Ariana’s answer was given later on when she realized the full extent to which she had been self-deluded: ‘I am not going to be melodramatic. We can be very good friends on the outside. We need never be anything more.’

A strong bias towards analysis is the chief characteristic of Mrs. Praed’s studies in [p 245] character. As in her illustrations of the perplexing uncertainties of married life it is the woman’s point of view that is most impressively presented, so in each story there is at least one woman whose personality stands out in pathetic relief and claims paramount attention. She is usually a cultivated woman of romantic tendency, living in a restricted social environment, and displaying the craving of that class of her sex for change, pleasurable excitement, and sympathy. In the satisfaction of her yearnings or ambitions are seen, perhaps more often than is typical, the gloomy aspects of marriage, and the incompetence of women to manage their own lives.

The average Australian girl of real life is neither very romantic nor fastidious. She is cheerful, adaptable, too fond of pleasure to be thoughtful, and has a decided inclination towards married life. Its material advantages and status attract her—and, for the rest, she has a vague confidence that everything will come right. Nowhere is the horror of elderly spinsterhood more potent. The influence of [p 246] independent professional life fostered by the large public schools is still infinitesimal.

The type upon which Mrs.
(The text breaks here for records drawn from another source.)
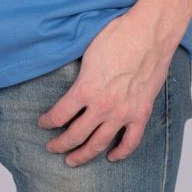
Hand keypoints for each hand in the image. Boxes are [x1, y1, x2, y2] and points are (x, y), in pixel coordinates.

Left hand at [37, 9, 178, 166]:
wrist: (149, 32)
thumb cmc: (118, 34)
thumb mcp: (87, 50)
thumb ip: (78, 72)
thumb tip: (68, 79)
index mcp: (86, 88)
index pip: (60, 114)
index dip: (48, 121)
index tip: (43, 123)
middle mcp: (103, 105)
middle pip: (76, 134)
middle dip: (60, 144)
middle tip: (52, 147)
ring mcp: (123, 112)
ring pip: (99, 143)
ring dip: (84, 155)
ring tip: (72, 160)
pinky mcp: (141, 113)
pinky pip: (130, 141)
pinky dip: (121, 152)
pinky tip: (112, 156)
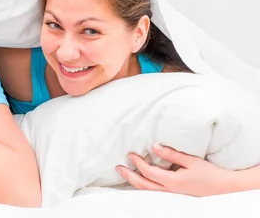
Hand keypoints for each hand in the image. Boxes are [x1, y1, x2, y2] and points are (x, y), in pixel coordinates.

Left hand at [116, 144, 236, 196]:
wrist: (223, 187)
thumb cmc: (208, 173)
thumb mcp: (190, 160)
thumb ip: (171, 154)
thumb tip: (153, 146)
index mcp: (172, 182)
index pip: (149, 172)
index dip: (138, 163)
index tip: (130, 154)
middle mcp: (169, 190)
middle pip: (143, 185)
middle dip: (129, 176)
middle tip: (118, 168)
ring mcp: (172, 194)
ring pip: (148, 190)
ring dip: (134, 182)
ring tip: (124, 174)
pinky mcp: (174, 195)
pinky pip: (154, 191)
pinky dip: (144, 185)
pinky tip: (140, 180)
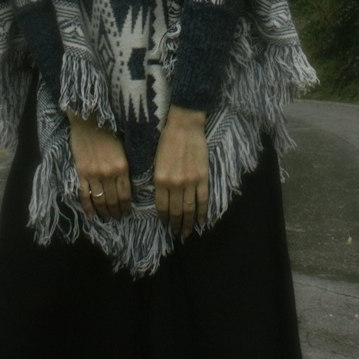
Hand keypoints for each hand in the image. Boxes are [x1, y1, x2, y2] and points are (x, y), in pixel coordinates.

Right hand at [65, 109, 131, 220]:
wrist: (88, 119)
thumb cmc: (108, 130)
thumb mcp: (123, 148)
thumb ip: (125, 166)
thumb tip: (129, 183)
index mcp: (123, 167)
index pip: (126, 195)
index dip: (126, 207)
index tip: (126, 213)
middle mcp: (109, 173)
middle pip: (113, 200)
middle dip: (116, 212)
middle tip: (116, 218)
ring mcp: (94, 174)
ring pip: (99, 200)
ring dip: (103, 212)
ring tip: (106, 218)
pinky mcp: (80, 172)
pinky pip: (84, 195)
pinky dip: (87, 207)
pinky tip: (91, 215)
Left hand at [154, 106, 207, 238]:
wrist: (184, 125)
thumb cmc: (167, 139)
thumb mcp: (155, 160)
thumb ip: (158, 179)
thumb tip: (160, 196)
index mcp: (160, 179)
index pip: (161, 207)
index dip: (164, 218)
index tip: (165, 224)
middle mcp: (174, 184)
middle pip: (176, 211)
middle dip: (176, 225)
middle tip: (177, 233)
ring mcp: (190, 182)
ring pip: (189, 209)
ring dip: (188, 223)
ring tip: (187, 232)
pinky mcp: (202, 177)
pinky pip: (203, 200)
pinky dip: (203, 213)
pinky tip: (202, 222)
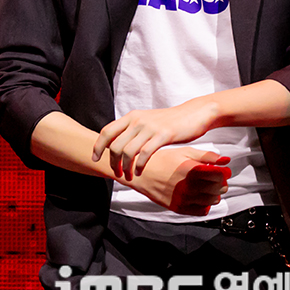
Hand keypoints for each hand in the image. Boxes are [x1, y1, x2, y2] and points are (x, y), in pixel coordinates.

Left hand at [93, 99, 218, 176]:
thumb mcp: (146, 121)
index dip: (98, 146)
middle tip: (116, 173)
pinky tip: (139, 172)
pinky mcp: (163, 135)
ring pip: (127, 151)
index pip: (106, 132)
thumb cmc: (169, 121)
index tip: (95, 158)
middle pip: (114, 145)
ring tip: (128, 176)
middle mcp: (137, 121)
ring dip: (125, 167)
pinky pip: (145, 154)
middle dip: (112, 162)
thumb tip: (117, 143)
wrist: (194, 113)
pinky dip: (139, 166)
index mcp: (130, 117)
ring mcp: (149, 128)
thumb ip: (132, 129)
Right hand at [121, 147, 229, 215]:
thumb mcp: (183, 152)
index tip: (222, 171)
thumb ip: (206, 156)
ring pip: (212, 201)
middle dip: (221, 183)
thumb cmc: (161, 160)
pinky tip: (198, 196)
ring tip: (207, 187)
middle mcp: (189, 186)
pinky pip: (201, 211)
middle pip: (219, 189)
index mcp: (191, 170)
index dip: (224, 173)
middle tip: (215, 179)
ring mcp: (183, 198)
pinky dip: (205, 204)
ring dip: (214, 194)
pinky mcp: (178, 207)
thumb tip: (225, 159)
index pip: (220, 175)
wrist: (139, 172)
Praed has bestowed her most elaborate work belongs to a class both higher and far fewer in numbers. It is the class that Mr. Froude had chiefly in view when he noted the absence of ‘severe intellectual interests’ as a deficiency of society at Sydney.

Honoria Longleat, the principal study of Mrs. Praed’s second novel, may, with a few obvious deductions, be taken as a fair example of the colonial woman educated beyond sympathy with her native surroundings, and unprovided with any employment for her mental energies. With the distractions and interests of her narrow circle exhausted, and the knowledge that her future—her only possible future—must soon be decided by marriage, she is consumed with an intense and reckless desire for new emotional experience. Her unrest is like that of the large class of American women who are educated above the purely commercial standard of their fathers and brothers, and are impelled to satisfy their [p 247] intellectual cravings by frequent European travel.